As we have started to have these conversations more regularly, I have noticed many themes that keep reappearing throughout my week. One of those themes revolves around the idea of privilege. Being a Chicana in America I never thought I carried as much privilege as I do and never tied any privilege that I do or do not carry to my or my family’s background. However, through many conversations with co-workers, housemates, and members of the community I have started to become aware of the privilege that I may or may not carry and the same for those around me. While many may not usually pin awareness and privilege together, the concept of being aware of one’s privilege is something that one of my co-workers has challenged me with. She has been teaching me that in any given moment I either carry more or less privilege than those around me and that my privilege could fluctuate in different settings. That being said, she has provided me with new lenses as I become mindful of the different environments that cause me to interact with different people with different or even similar backgrounds as me. In turn, this has also caused me to become more mindful with how I behave and speak to or around others. At home, this theme of privilege becomes apparent and plays an important role when discussing the dynamics of our house and living in our Houston neighborhood. While I stated earlier that I never tied much privilege to being Chicana American, living in South Union and in a house with 7 other women of different races and ethnicities has taught me otherwise.

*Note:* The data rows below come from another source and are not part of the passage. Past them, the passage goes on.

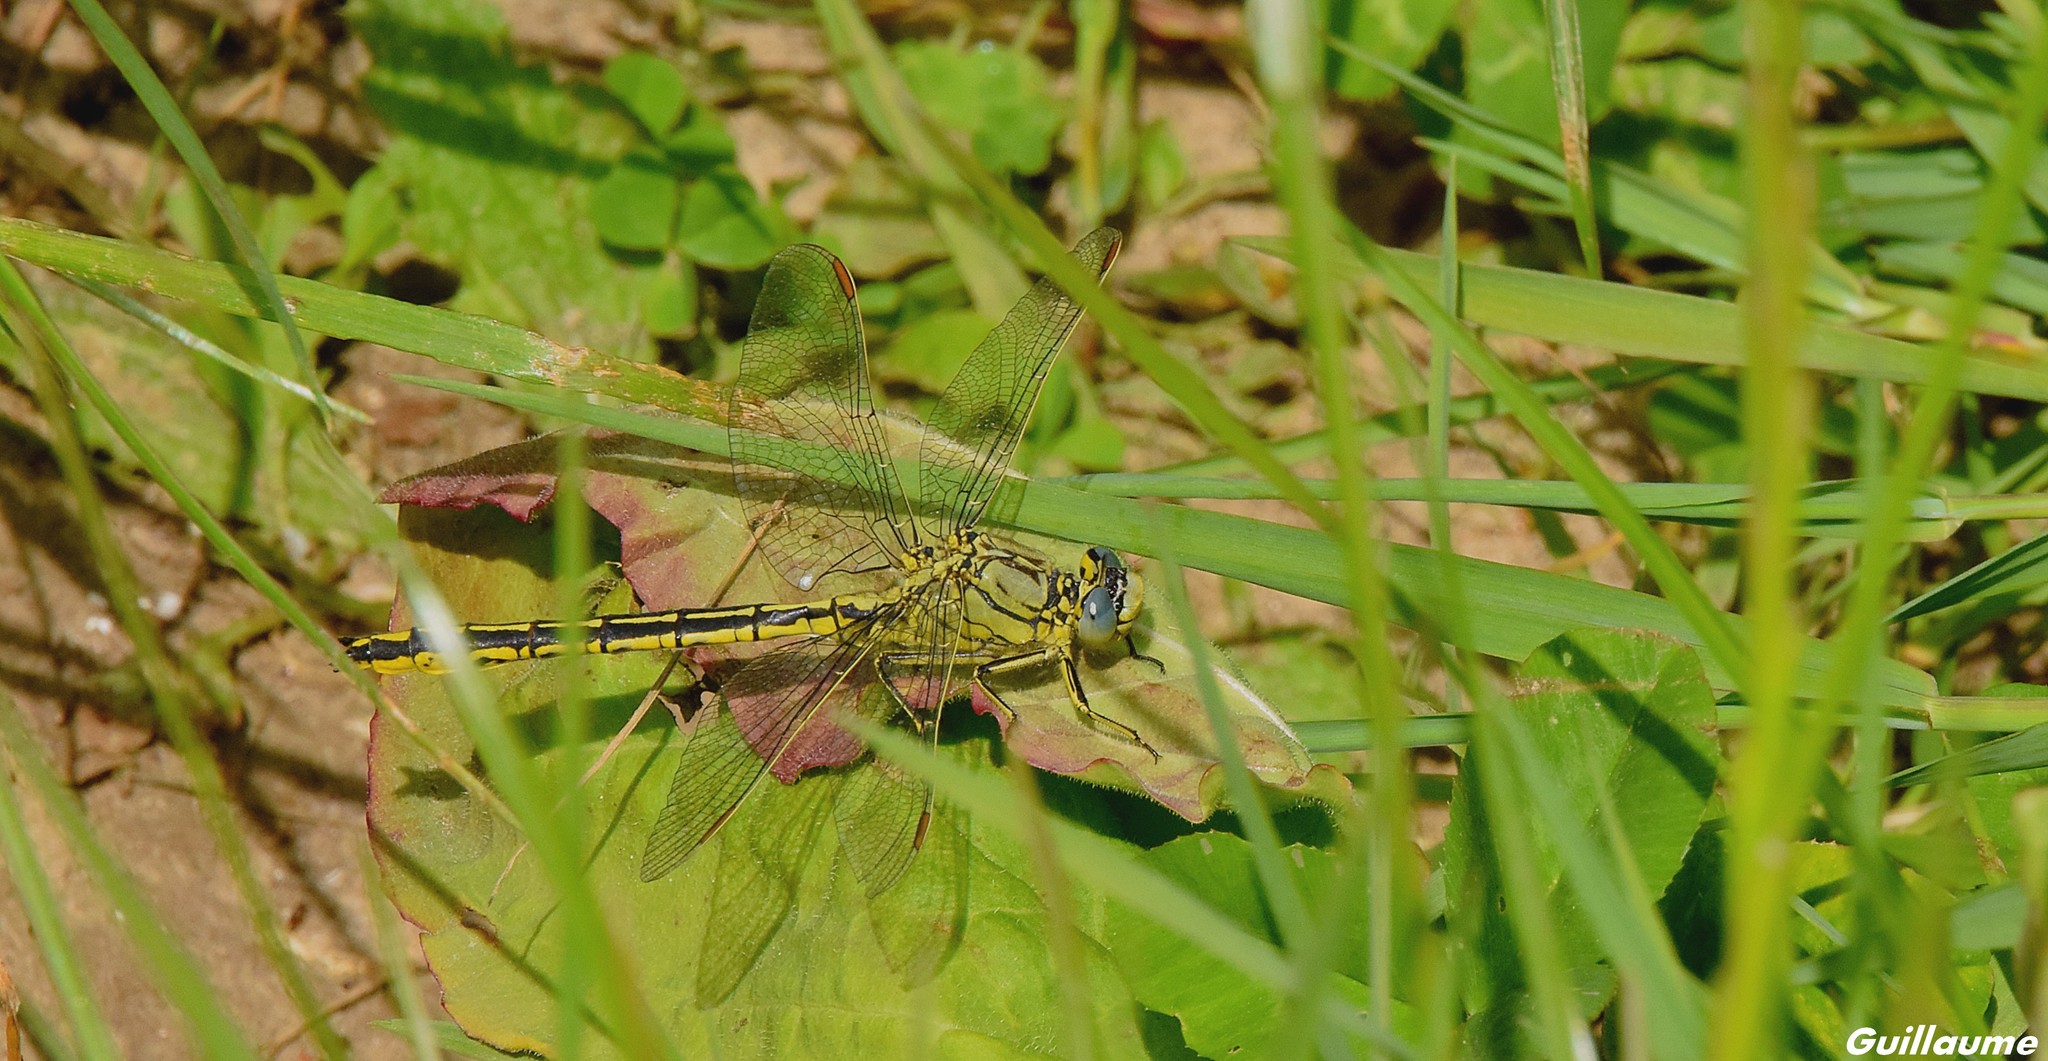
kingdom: Animalia
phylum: Arthropoda
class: Insecta
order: Odonata
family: Gomphidae
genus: Gomphus
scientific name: Gomphus pulchellus
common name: Western clubtail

Being that I am living in a predominantly African-American and Latino community, myself and my housemates who are women of color are adjusting to being a part of the majority and being seen as such, while my white housemates are having to adjust to now being a minority and also being seen as such. This transition into our new roles and statuses has created space for some very good but hard conversations amongst my household. These conversations, along with some of the stories my housemates and coworkers have shared, have pressed me to become aware of the privilege I hold. However, becoming aware has also caused me to realize and acknowledge the many biases and prejudices I had or still have. This entire process of becoming aware and accepting my own personal privilege has generated room for me to reevaluate the things I hold as true or untrue. It will be interesting to see how my roles and statuses will continue to fluctuate during and after my Mission Year.